■ **Aim of the task**
Count the lines below that contain the word "series" and reply with only that number.

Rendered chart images
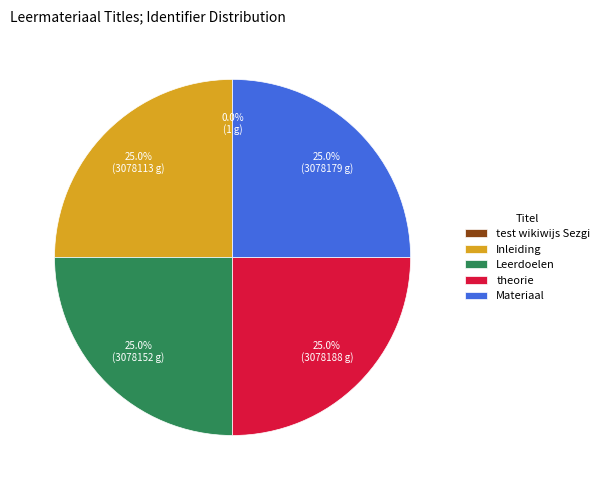

The Materiaal slice represents 25% of the pie. True or false?

True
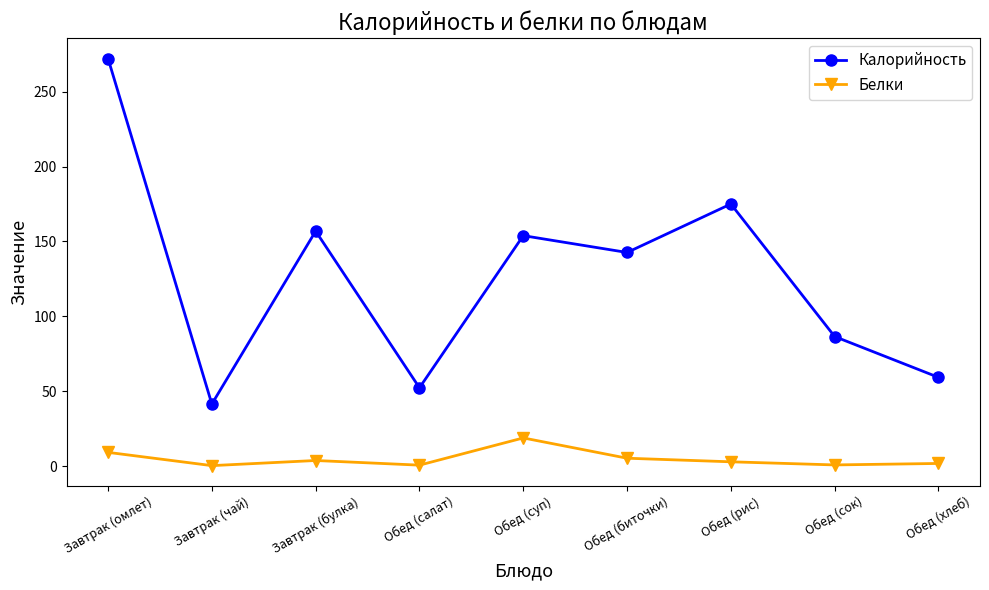

Is the value of Белки at Обед (сок) greater than the value of Калорийность at Обед (салат)?

No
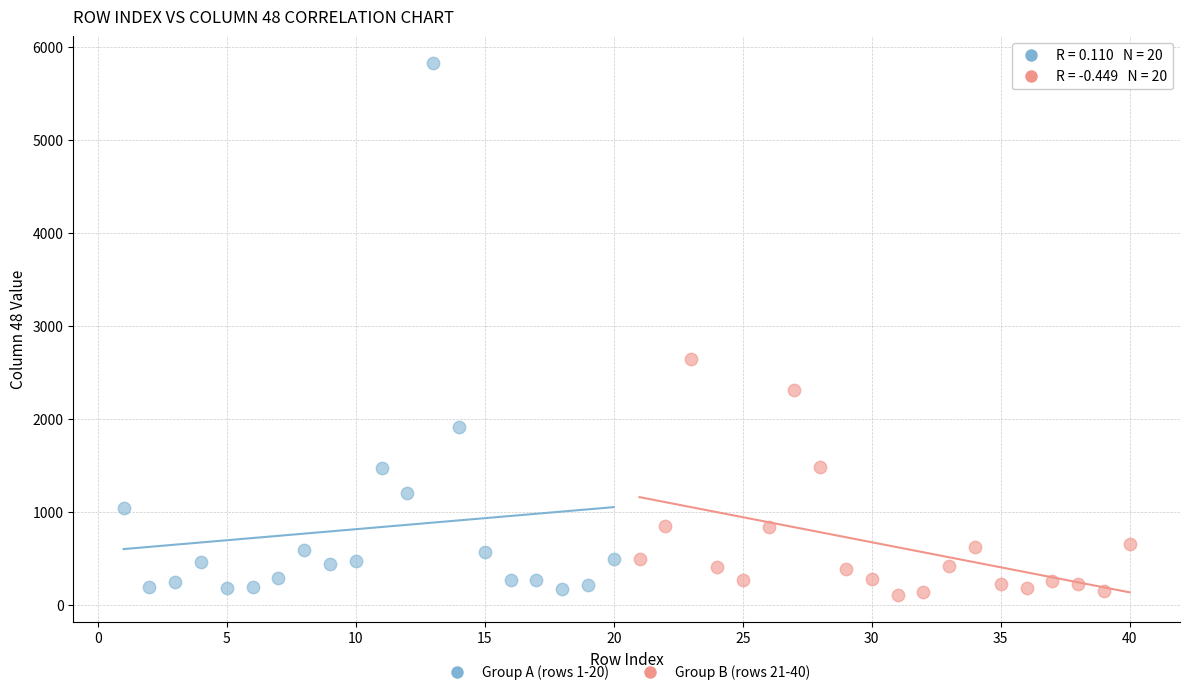

Which series reaches the maximum Y coordinate?

Group A (rows 1-20)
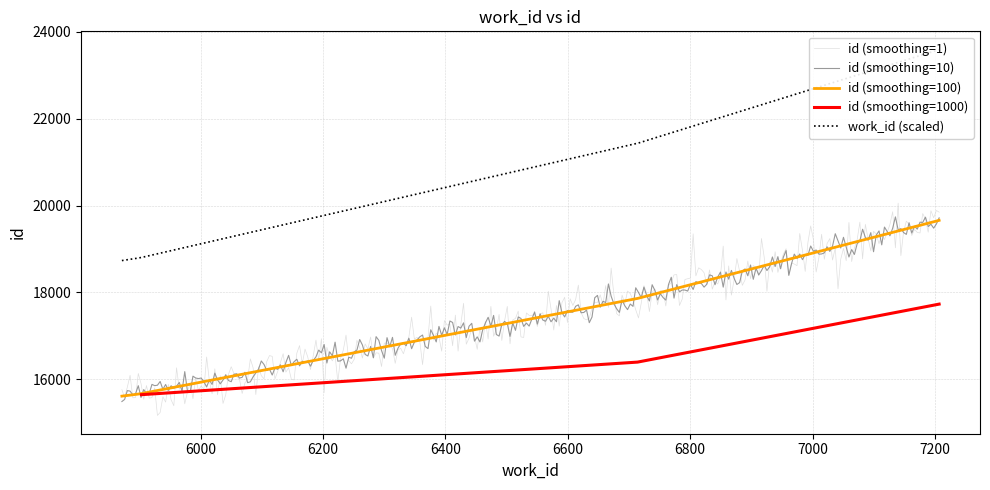

What is the sum of all values?

84454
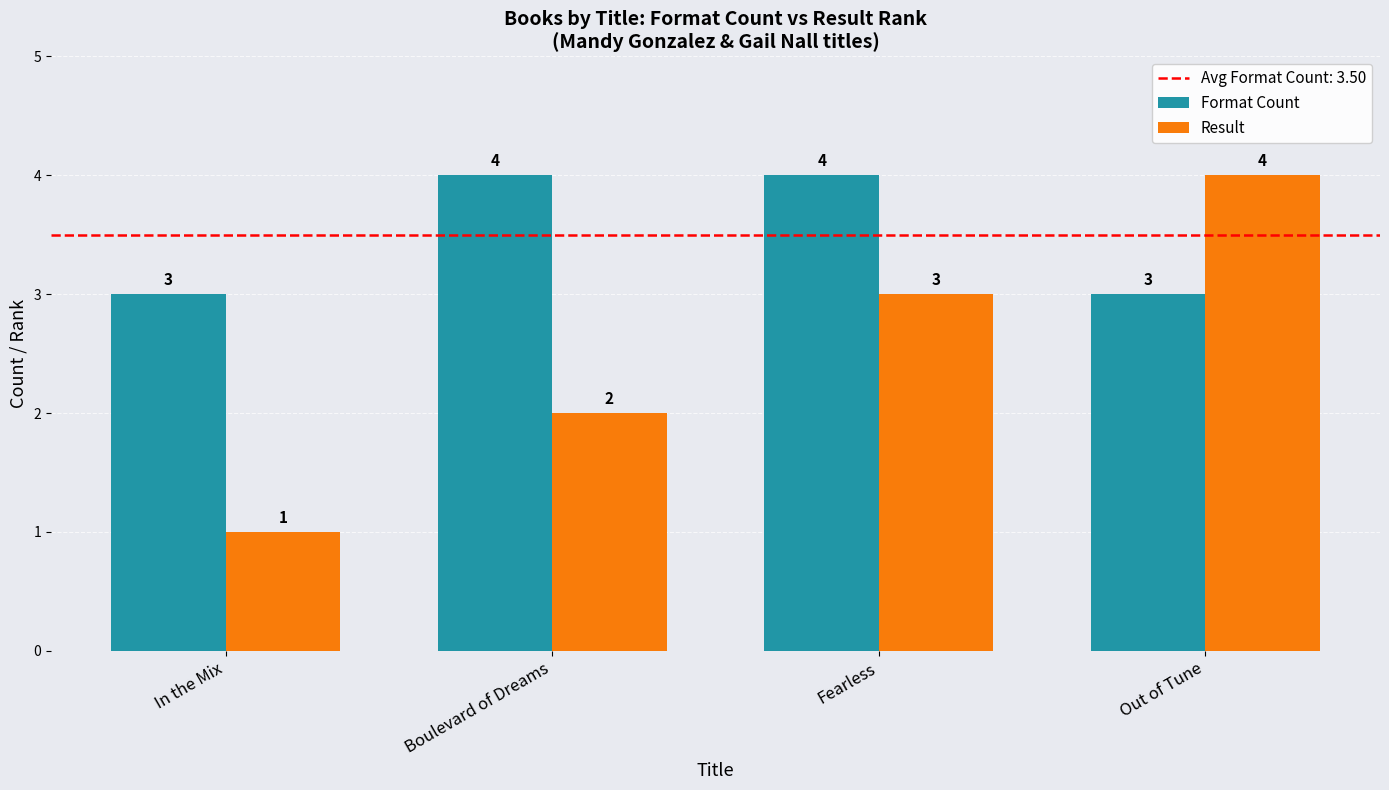

True or false: Format Count has a value of 1 at In the Mix.

False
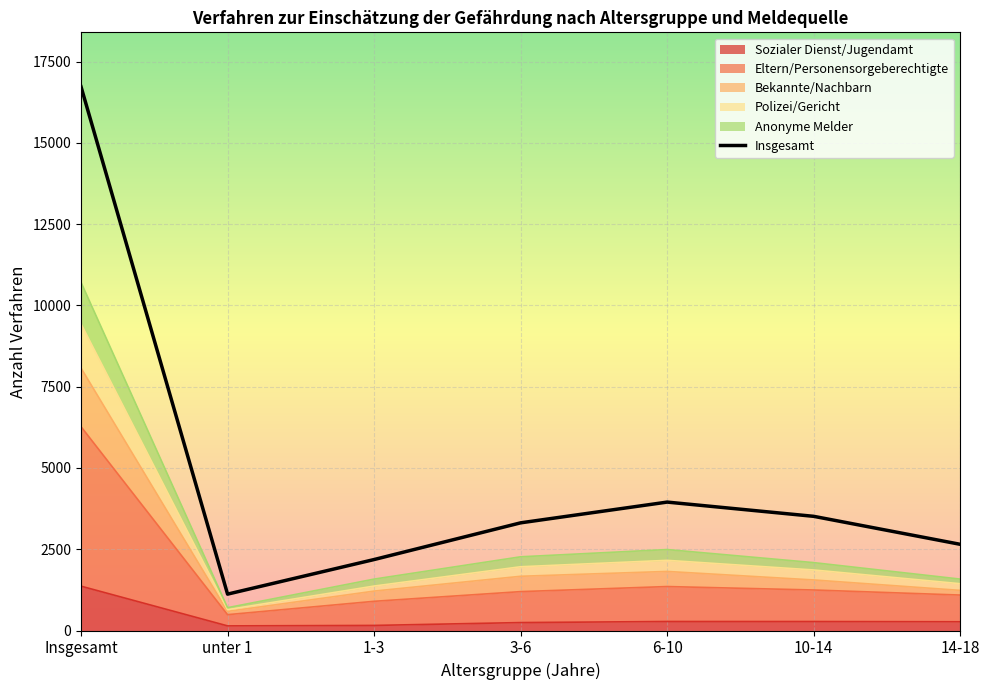

The Sozialer Dienst/Jugendamt series shows 277 at 6-10. True or false?

True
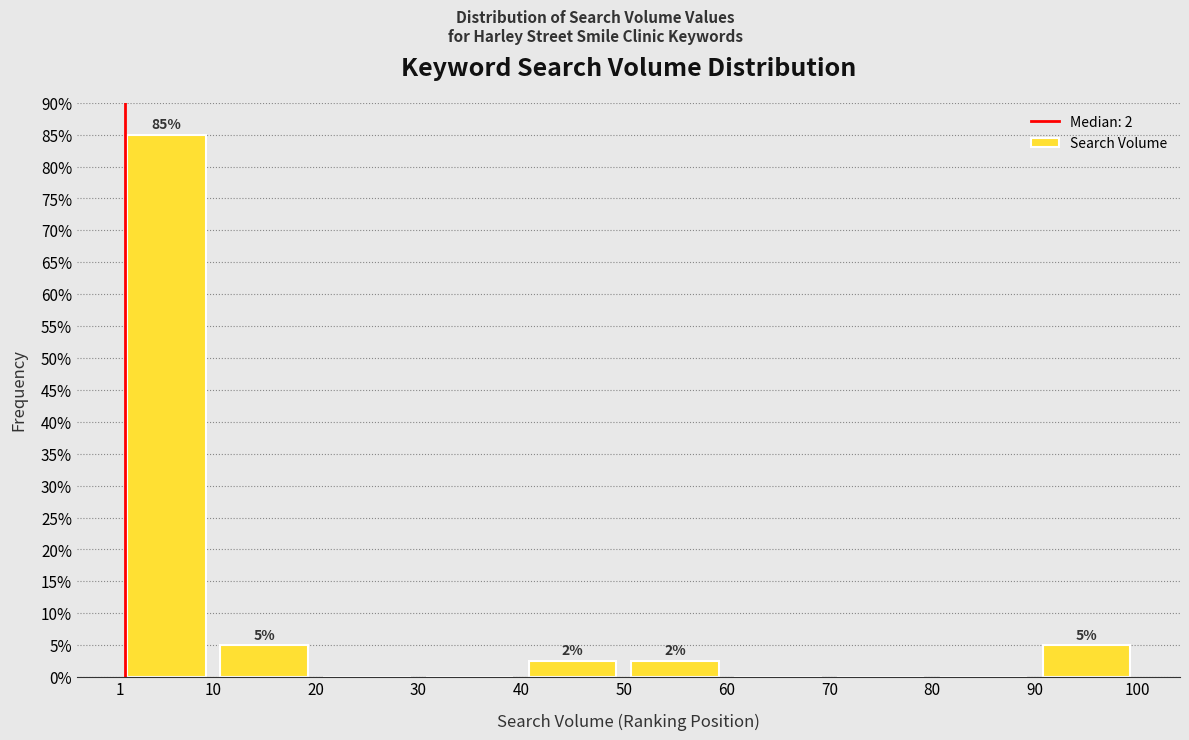

Over which range of the x-axis is the bar tallest?

1 to 10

■ **Solution to the problem**
2